◆ Job item ◆
In the page excerpt on SQL's "WHERE … NOT IN", what does the query with NULL added to the list (3, 4, 5) return?

BEGIN Page excerpt

I’ve just learned a really weird and unobvious thing (actually had to e-mail my question to SQL experts, suspecting that there is a bug in SQL Server), which will make me very cautious about using "WHERE … NOT IN".
Long story short, if you run:
SELECT i
FROM (SELECT 1 AS i UNION SELECT 2 UNION SELECT 3) AS X
WHERE i NOT IN (3, 4, 5)
You’ll get: 1, 2
But if you run:
SELECT i
FROM (SELECT 1 AS i UNION SELECT 2 UNION SELECT 3) AS X
WHERE i NOT IN (3, 4, 5, NULL)
You’ll get empty set.
The reason it happens is because
WHERE i NOT IN (3, 4, 5, NULL)
is being evaluated as
WHERE i <> 3 AND i <> 4 AND i <> 5 AND i <> NULL
Now since i <> NULL is false, the whole expression becomes false (even if i was NULL, NULL <> NULL would still evaluate to NULL, because you have to compare for nulls with IS NULL operator.
This difference (whether you have NULL or not in subquery) can be subtle and hard to notice in case if you query over a table.
The error-prone solution would be to use LEFT OUTER JOIN ON T and T.key IS NULL condition:
SELECT X.i
FROM (SELECT 1 AS i UNION SELECT 2 UNION SELECT 3) AS X
LEFT OUTER JOIN (SELECT 3 AS i UNION SELECT 4
UNION SELECT 5 UNION SELECT NULL) AS Y
ON X.i = Y.i
WHERE Y.i IS NULL
This will return: 1, 2

END Page excerpt
BEGIN Extracted data

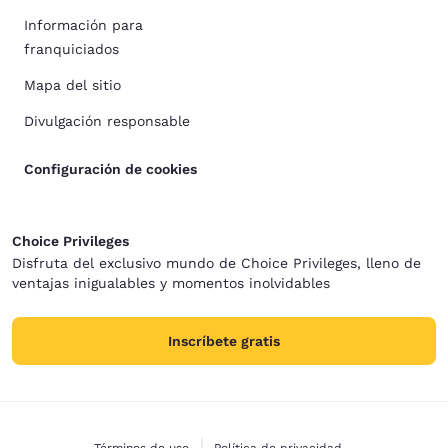
Información para
franquiciados
Mapa del sitio
Divulgación responsable
Configuración de cookies
Choice Privileges
Disfruta del exclusivo mundo de Choice Privileges, lleno de
ventajas inigualables y momentos inolvidables
Inscríbete gratis
Términos de uso
Política de privacidad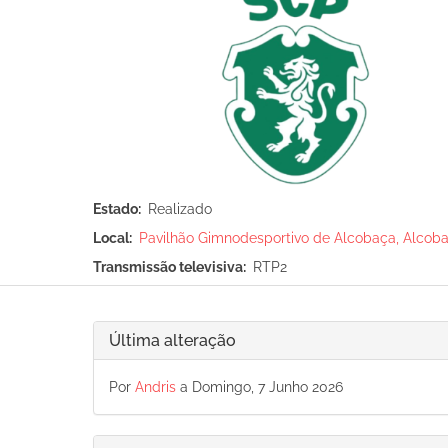
Estado
Realizado
Local
Pavilhão Gimnodesportivo de Alcobaça, Alcob
Transmissão televisiva
RTP2
Última alteração
Por
Andris
a Domingo, 7 Junho 2026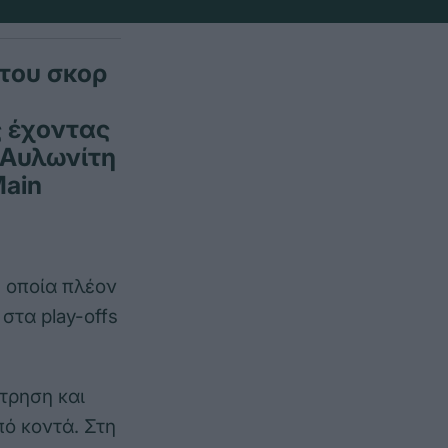
 του σκορ
ς έχοντας
 Αυλωνίτη
Main
η οποία πλέον
στα play-offs
τρηση και
ό κοντά. Στη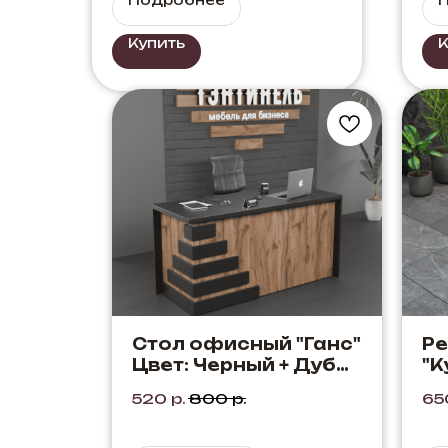
Купить
К
Стол офисный "Ганс"
Р
Цвет: Черный + Дуб
"К
Элисон. Стол
520
р.
800
р.
65
офисный, с нотками
элегантности и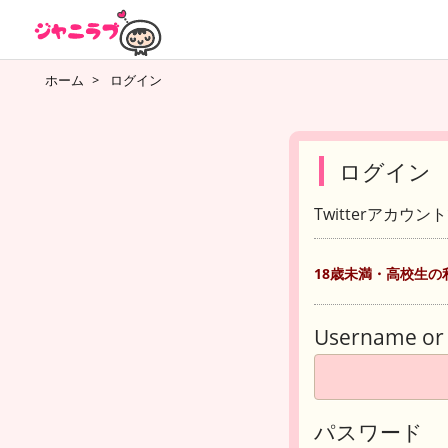
ホーム
>
ログイン
ログイン
Twitterアカウ
18歳未満・高校生の
Username or 
パスワード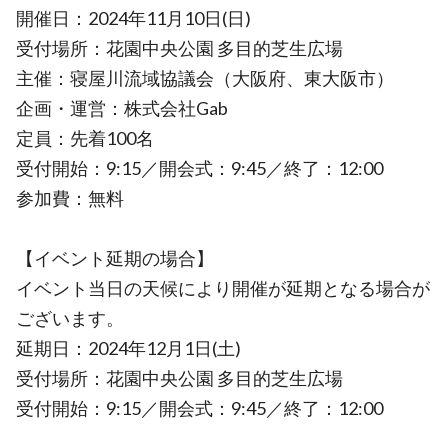
開催日：2024年11月10日(日)
受付場所：花園中央公園 多目的芝生広場
主催：寝屋川流域協議会（大阪府、東大阪市）
企画・運営：株式会社Gab
定員：先着100名
受付開始：9:15／開会式：9:45／終了：12:00
参加費：無料
【イベント延期の場合】
イベント当日の天候により開催が延期となる場合が
ございます。
延期日：2024年12月1日(土)
受付場所：花園中央公園 多目的芝生広場
受付開始：9:15／開会式：9:45／終了：12:00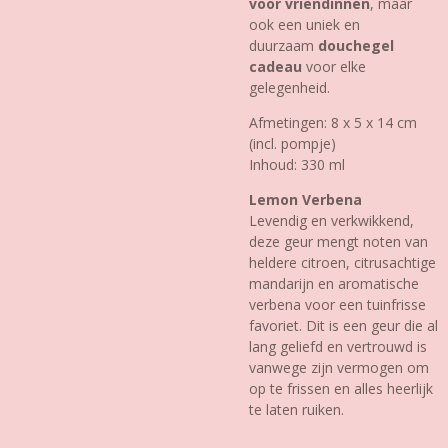
voor vriendinnen
, maar
ook een uniek en
duurzaam
douchegel
cadeau
voor elke
gelegenheid.
Afmetingen: 8 x 5 x 14 cm
(incl. pompje)
Inhoud: 330 ml
Lemon Verbena
Levendig en verkwikkend,
deze geur mengt noten van
heldere citroen, citrusachtige
mandarijn en aromatische
verbena voor een tuinfrisse
favoriet. Dit is een geur die al
lang geliefd en vertrouwd is
vanwege zijn vermogen om
op te frissen en alles heerlijk
te laten ruiken.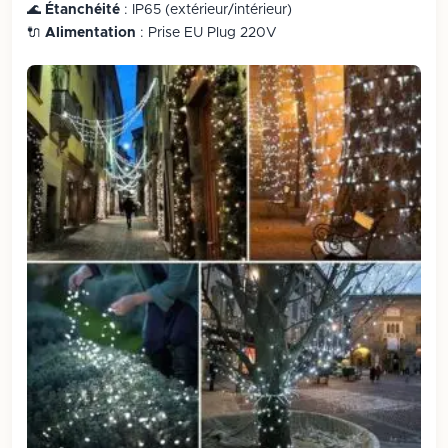
🌊
Étanchéité
: IP65 (extérieur/intérieur)
🔌
Alimentation
: Prise EU Plug 220V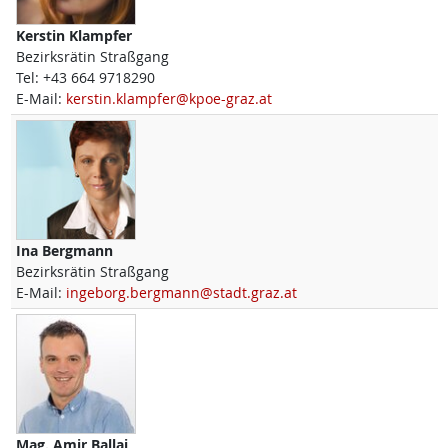
Kerstin
Klampfer
Bezirksrätin Straßgang
Tel:
+43 664 9718290
E-Mail:
kerstin.klampfer@kpoe-graz.at
Ina
Bergmann
Bezirksrätin Straßgang
E-Mail:
ingeborg.bergmann@stadt.graz.at
Mag.
Amir
Ballaj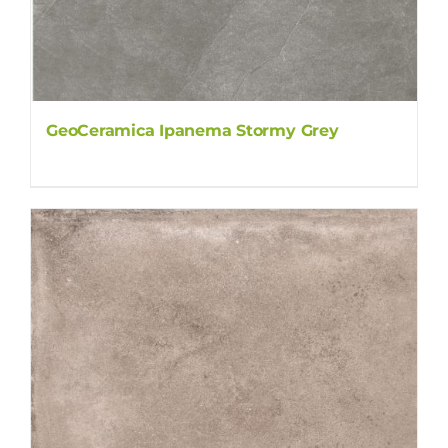
GeoCeramica Ipanema Stormy Grey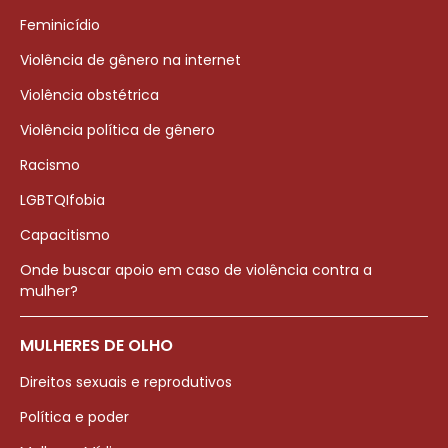
Feminicídio
Violência de gênero na internet
Violência obstétrica
Violência política de gênero
Racismo
LGBTQIfobia
Capacitismo
Onde buscar apoio em caso de violência contra a
mulher?
MULHERES DE OLHO
Direitos sexuais e reprodutivos
Política e poder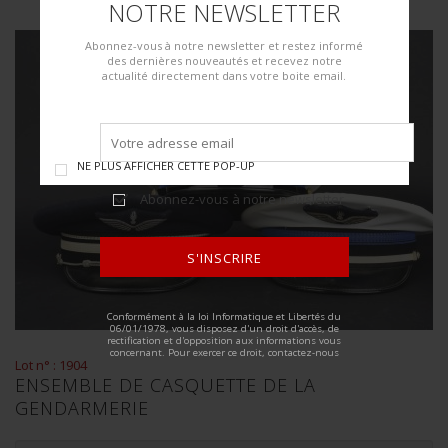
NOTRE NEWSLETTER
Abonnez-vous à notre newsletter et restez informé
des dernières nouveautés et recevez notre
actualité directement dans votre boite email.
NE PLUS AFFICHER CETTE POP-UP
Abonnez-vous à notre newsletter
S'INSCRIRE
ALTERNATIVE:
Conformément à la loi Informatique et Libertés du
06/01/1978, vous disposez d'un droit d'accès, de
rectification et d'opposition aux informations vous
concernant. Pour exercer ce droit, contactez-nous
Lot n° : 1904
ENSEMBLE DE CASQUETTE DE LA
GENDARMERIE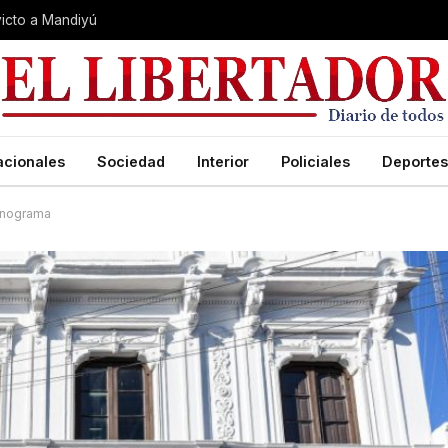
nvicto a Mandiyú
acionales
Sociedad
Interior
Policiales
Deportes
ronograma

END Extracted data

◆ Finished exercise ◆
An empty set.